BAE Systems is advancing plans to provide lightweight fly-by-wire (FBW) flight controls for several eVTOL aircraft already under development. The goal is to produce a common baseline FBW package that can be easily adapted for multiple aircraft designs and be ready for test flights to begin by the end of 2021.
The aerospace and defense group has extensive experience in developing FBW controls, having introduced the technology for the F-16 and F-18 fighter aircraft in the 1970s. More recently, it has provided systems for commercial aircraft, such as Boeing’s 777 airliner, Bell’s 525 Relentless helicopter, and Leonardo’s AW609 tiltrotor.
In 2017, BAE started discussions with a number of undisclosed eVTOL developers that it considered had the best prospects for getting aircraft to market to assess their various requirements. The group’s flight controls engineering team at Endicott, New York, then started working on an FBW package to incorporate a propulsion controller, actuation controller, and a flight control computer.
The platform assembled so far can already host software developed by its prospective partners, allowing them to define the flight control laws for their aircraft and also to work on how redundancy will be managed. As this technology is matured, the BAE team will start to deliver engineering development units to companies that would be close to the versions needed for type certification, and which could be used on iron bird ground test systems.
According to Brian Hull, engineering director for strategic development with BAE’s electronic systems division, the company will spend the rest of 2020 assembling hardware and software for the common flight control computer. It expects this to be ready to begin environmental tests by late this year or in early 2021.
Hull told AIN that BAE wants to be able to have its FBW systems certified as early as possible to support the type certification timelines being pursued by the eVTOL developers it is looking to support. “Particularly with actuation and propulsion controls, we have to be able to show that a single point of failure cannot cause a catastrophic event,” he explained. “The certification agencies have given guidance on this and this has helped us to focus on how we can put a system together that will detect failures and mitigate them.”

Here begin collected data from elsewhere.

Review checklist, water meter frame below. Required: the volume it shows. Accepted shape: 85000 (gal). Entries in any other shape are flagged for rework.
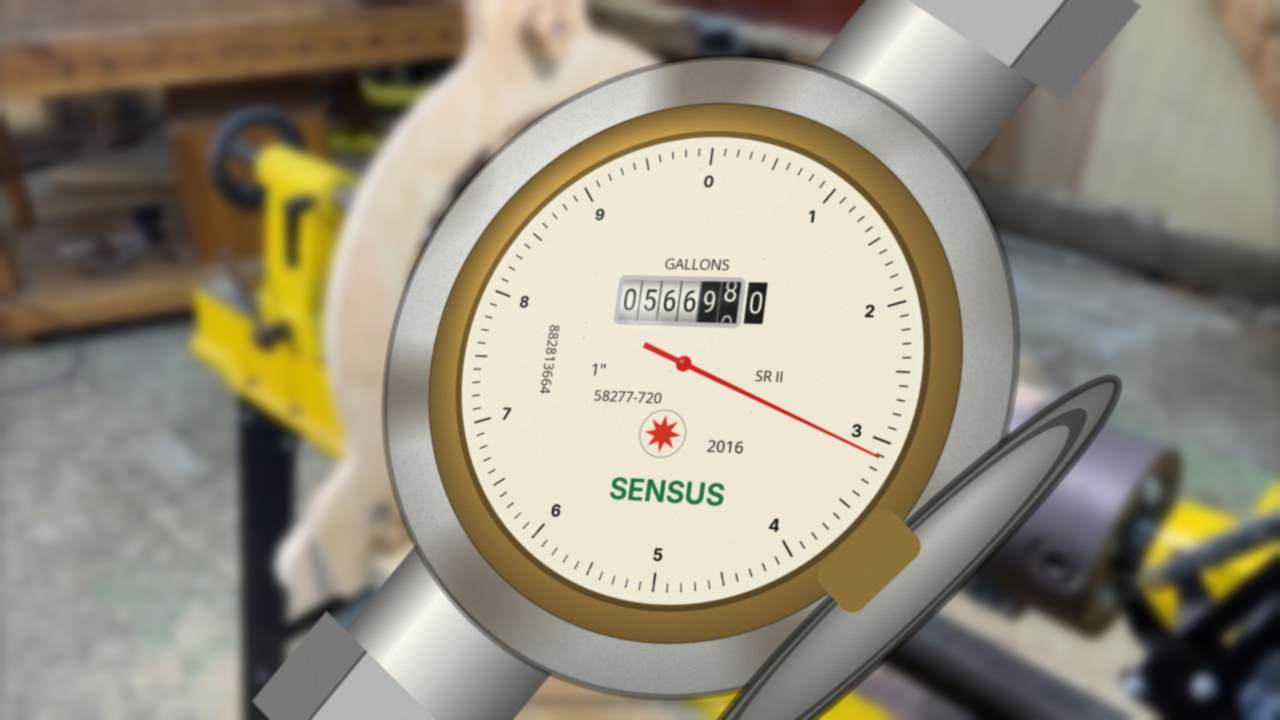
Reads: 566983.1 (gal)
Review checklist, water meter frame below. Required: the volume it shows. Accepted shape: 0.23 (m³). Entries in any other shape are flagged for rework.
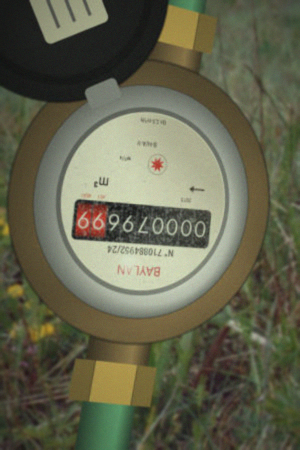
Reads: 796.99 (m³)
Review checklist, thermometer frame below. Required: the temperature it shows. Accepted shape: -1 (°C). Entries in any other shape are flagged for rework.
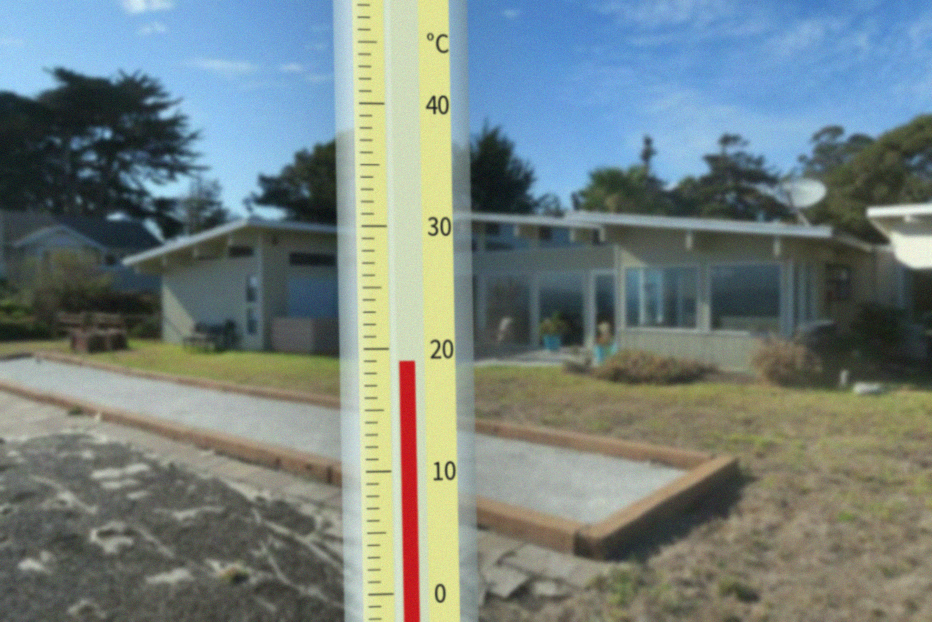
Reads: 19 (°C)
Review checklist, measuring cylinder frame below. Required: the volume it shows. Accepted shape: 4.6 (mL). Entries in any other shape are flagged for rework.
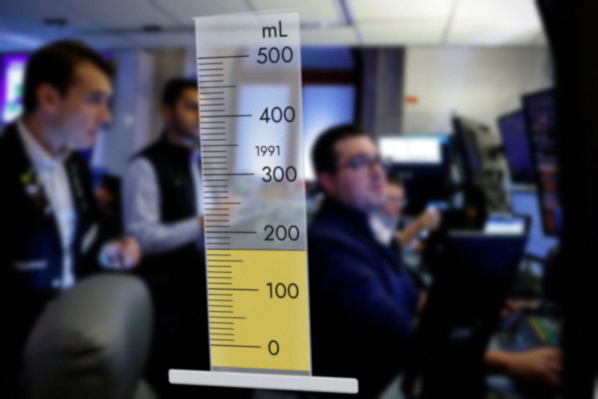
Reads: 170 (mL)
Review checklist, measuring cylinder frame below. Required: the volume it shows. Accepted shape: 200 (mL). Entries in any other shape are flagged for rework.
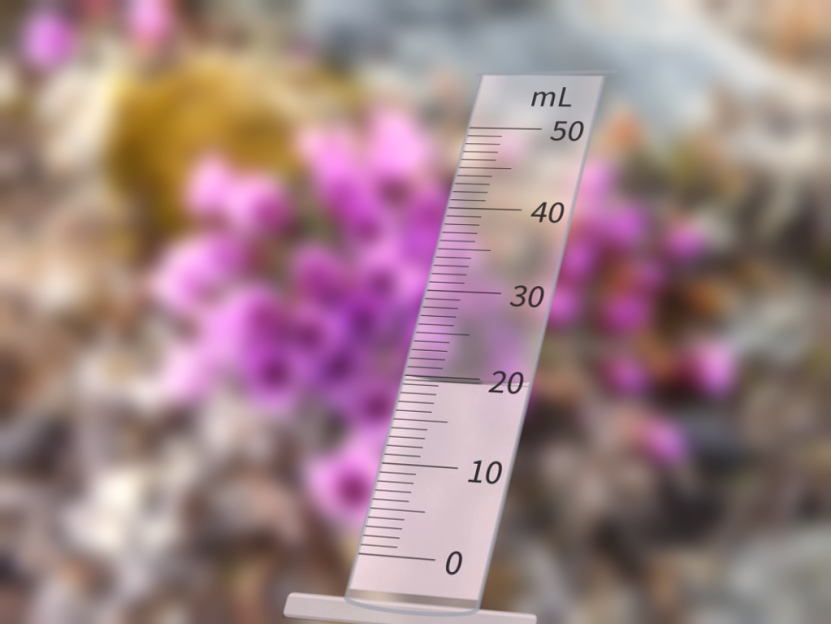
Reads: 19.5 (mL)
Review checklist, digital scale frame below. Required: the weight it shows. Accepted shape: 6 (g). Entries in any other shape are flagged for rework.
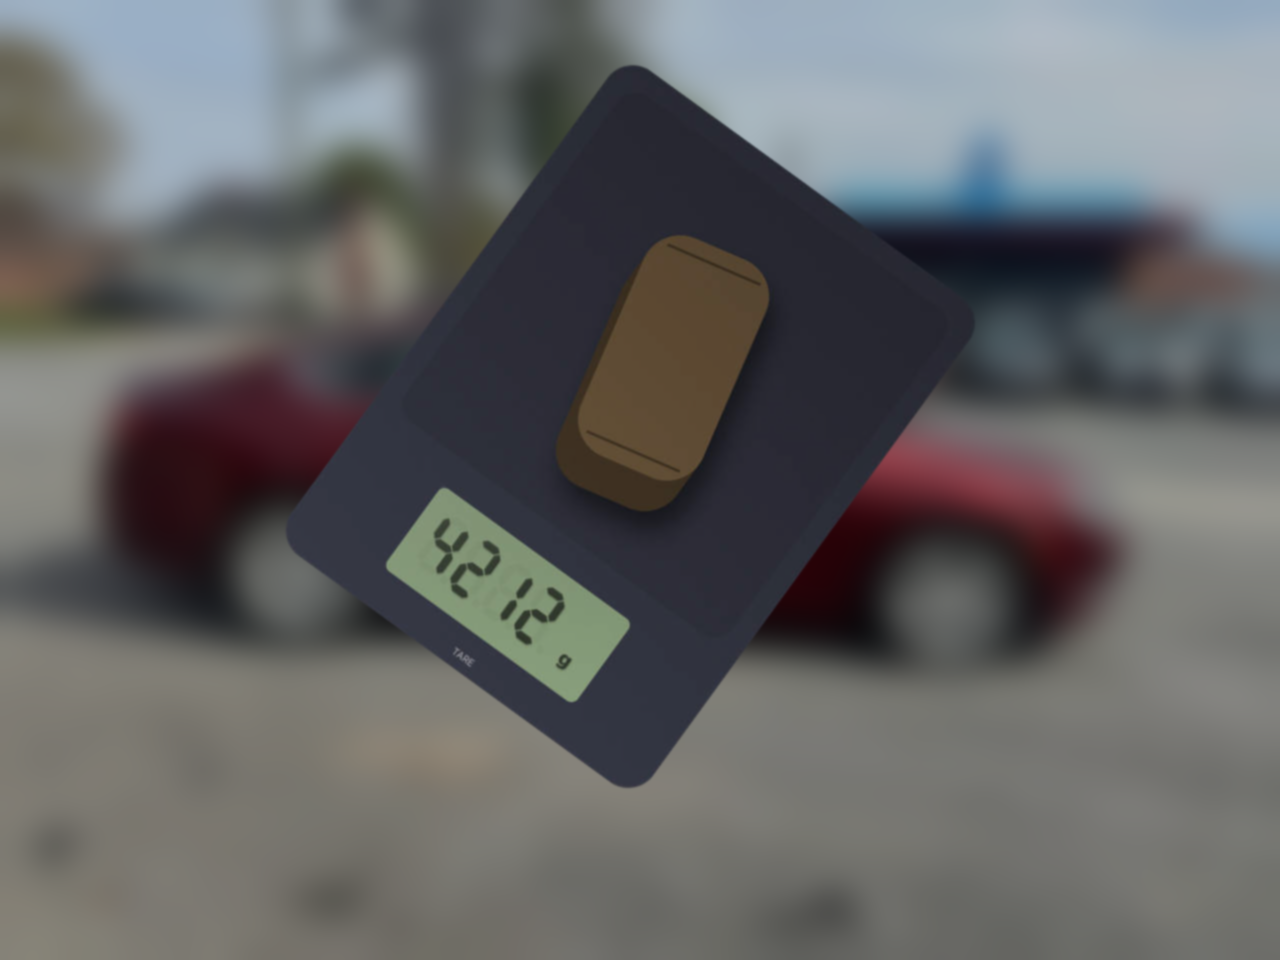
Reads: 4212 (g)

Reducing the size and weight of the flight control systems is a critical goal for BAE in the eVTOL sector. This means balancing these factors against the need to still have sufficiently robust structures for the equipment, which has led BAE to look at using new materials such as advanced plastics.
“We could see early on that fly-by-wire would be a key enabler for urban air mobility (UAM),” Hull said. “With so many unconventional aircraft designs, strange architectures, and distributed power, it was clear that mechanical flight controls would not work.”

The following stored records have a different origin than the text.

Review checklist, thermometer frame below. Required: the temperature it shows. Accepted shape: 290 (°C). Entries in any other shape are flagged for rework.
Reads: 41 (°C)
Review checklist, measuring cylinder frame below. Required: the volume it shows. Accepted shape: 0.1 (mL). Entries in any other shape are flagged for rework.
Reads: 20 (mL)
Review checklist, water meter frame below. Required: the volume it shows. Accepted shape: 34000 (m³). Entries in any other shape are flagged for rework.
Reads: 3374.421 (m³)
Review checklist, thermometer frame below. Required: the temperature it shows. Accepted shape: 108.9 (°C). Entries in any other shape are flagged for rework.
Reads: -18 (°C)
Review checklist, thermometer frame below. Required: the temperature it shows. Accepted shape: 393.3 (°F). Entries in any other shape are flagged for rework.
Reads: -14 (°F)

Another consideration, especially in the UAM sector, which is expected to see dense air traffic and less experienced pilots, is the potential for FBW flight controls to enhance safety by introducing a degree of automation. BAE is already doing some work on requirements for fully autonomous flight, but, in Hull’s view, this will take more time to mature and is more likely to be pioneered outside the realm of UAM air taxi services in cargo-carrying and military applications.
“The scalability that UAM is trying to achieve will require new thinking and technology, but it all has to be seen through the lens of practicality and safety,” Hull concluded.

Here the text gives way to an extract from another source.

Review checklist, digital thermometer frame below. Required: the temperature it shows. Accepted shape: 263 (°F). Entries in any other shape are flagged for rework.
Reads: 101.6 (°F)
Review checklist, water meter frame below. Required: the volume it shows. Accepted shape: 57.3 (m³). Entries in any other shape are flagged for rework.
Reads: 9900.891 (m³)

Meanwhile, BAE Systems also is working to reduce the size and weight of its energy management and engine controls technology to be used with propulsion systems for new hybrid-electric and electric aircraft. The company has already produced equipment that is 40 percent smaller and lighter than units now in service on much larger turbofans while claiming that they will deliver 10 times the processing power. Jaunt Air Mobility is one of the eVTOL developers with which it is partnered.